Books:

‘Stillness in Time.’  Edited by John Wood.  Published Nov 2012 by Galerie Vevais. Handmade books, limited edition of 100 (30 in Trilogy Box Set).

‘September is the Cruellest Month.’  Edited by John Wood. Published Nov 2012 by Galerie Vevais. Handmade books, limited edition of 100 (30 in Trilogy Box Set).

‘Memory’. Edited by John Wood. Published Nov 2012 by Galerie Vevais. Handmade books, limited edition of 100 (30 in Trilogy Box Set).

William Ropp Presents Deborah Parkin (monograph) with essay by Prof John Wood.  Published by Galerie Vevais, Oct 2012.

Horse – to be published by Galerie Vevais.

 

Essay by Professor John Wood about my work:

The keys to understanding and appreciating the art of Deborah Parkin are beauty and strange-making, that Russian artistic concept called ostranenie (остранение), a way of making perfectly ordinary things, a portrait of a child, for instance, seem quite strange and extraordinary.  Of course, her art is about children and particularly her own children, about preserving the past for the future, and about working in a slow and luminous process. But what rises above all these descriptive aspects of it, what we finally are most struck by and respond to, are its beauty and ostranenie.  Look, for example, at Fern (figure or plate # ) or The Unseen Eye (figure or plate # ) or this astounding image, Fleur and the Flower Crown (figure or plate # ).   As a photographic historian and critic, I have looked at a great many photographs in my career, but these, like many others of hers, came with a shock, a jolt to the heart.  These are deeply and movingly beautiful images, even though she has many others more “classically” beautiful, more Cameronesque, one could say:  Anti-climax (figure or plate #), Portrait of a Boy (figure or plate #), Growing Pains (figure or plate #), and I Dream (figure or plate #), for example.  But the quality that is so striking about those first three I mentioned is that their beauty is entwined with strange-making. 

     They are timeless, as real art always is, but they are so clearly not of our time and our place that when I first saw them, I knew them from history.  They seemed very much a part of the 19th century but not of the privileged world of Julia Margaret Cameron.  These are the children whose faces one sees in Thomas Annan’s Old Closes and Streets of Glasgow, in John Thomson’s Street Life in London, and similar work from the 19th century.  I am not suggesting that Parkin was attempting to evoke a darker past or pull at our heart-strings in these photographs.  I am only pointing out that her strange-making art has the power to evoke history in its ability to suggest a truthful and honest portrait of the child, that her art can with the greatest subtlety suggest the child as the child actually was for most of the history of the world—and, sadly, as the child still is in most of the world.  And this is something that I have never seen in the work of any other photographer.

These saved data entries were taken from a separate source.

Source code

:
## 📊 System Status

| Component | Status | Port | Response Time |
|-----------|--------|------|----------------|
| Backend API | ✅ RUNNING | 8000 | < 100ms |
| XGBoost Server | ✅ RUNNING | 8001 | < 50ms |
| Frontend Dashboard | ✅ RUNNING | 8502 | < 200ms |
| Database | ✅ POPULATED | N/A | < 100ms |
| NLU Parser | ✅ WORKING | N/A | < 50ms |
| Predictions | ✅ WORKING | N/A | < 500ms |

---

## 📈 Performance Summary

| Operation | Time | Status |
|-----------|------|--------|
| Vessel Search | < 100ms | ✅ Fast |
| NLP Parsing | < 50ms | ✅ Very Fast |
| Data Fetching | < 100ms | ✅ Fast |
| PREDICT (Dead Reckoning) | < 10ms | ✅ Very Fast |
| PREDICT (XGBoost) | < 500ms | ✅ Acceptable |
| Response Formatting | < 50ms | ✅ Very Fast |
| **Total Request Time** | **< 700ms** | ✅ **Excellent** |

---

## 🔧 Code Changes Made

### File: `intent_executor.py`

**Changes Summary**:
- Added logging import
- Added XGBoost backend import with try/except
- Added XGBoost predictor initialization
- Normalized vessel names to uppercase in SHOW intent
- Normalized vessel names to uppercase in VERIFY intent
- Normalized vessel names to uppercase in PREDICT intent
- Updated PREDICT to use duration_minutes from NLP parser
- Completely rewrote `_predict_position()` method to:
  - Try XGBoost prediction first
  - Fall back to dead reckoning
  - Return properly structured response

     The world of children in those three portraits is not the sweet, impossible, and perfectidyll that Heinrich Kühn always photographed his children basking in nor is it that tragic world of the children Dr. Bernardo commissioned to be photographed in order to shock the Victorian consciousness into compassion, just as his contemporary humanitarians Charles Dickens, Frederick Engels, and the 7th Earl of Shaftesbury did in their work.  Parkin has written that, though not challenging the actual “innocence” of children, she “is challenging the notion of childhood being innocent. We shouldn't sentimentalize childhood, to do this would be a grave disservice to our children. It would be a lie. It would suggest that a child lives in a blissful bubble and doesn't feel things that we do as adults. Children are acutely aware of what is going on around them. . . .  Children feel as vulnerable, if not more vulnerable than adults. . . . [C]hildhood is what shapes us into the adults we become.”6  And, as we all know, it can shape us for good or ill.    

     Deborah Parkin’s use of strange-making is not limited to the three photographs I mentioned.  There is obvious strange-making in her transformations of children into angels, rabbits, and cats.  But that is only strange-making to the eye of an adult, which most of her viewers will be, but not at all to the eye of a child.  In his poem “anyone lived in a pretty how town” E. E. Cummings chronicled the loss of that innocent eye:  “down they forgot as up they grew.”  In addition to noticing the beauty and strange-making in Deborah Parkin’s work, it also helps to see her work as a child would—if we have not forgotten, if we can remember what we grew up and away from.  Seen through our youthful eyes, the world of Deborah Parkin’s art can be read as an adventure—a serious, lyrical, truthful, and deeply joyful one.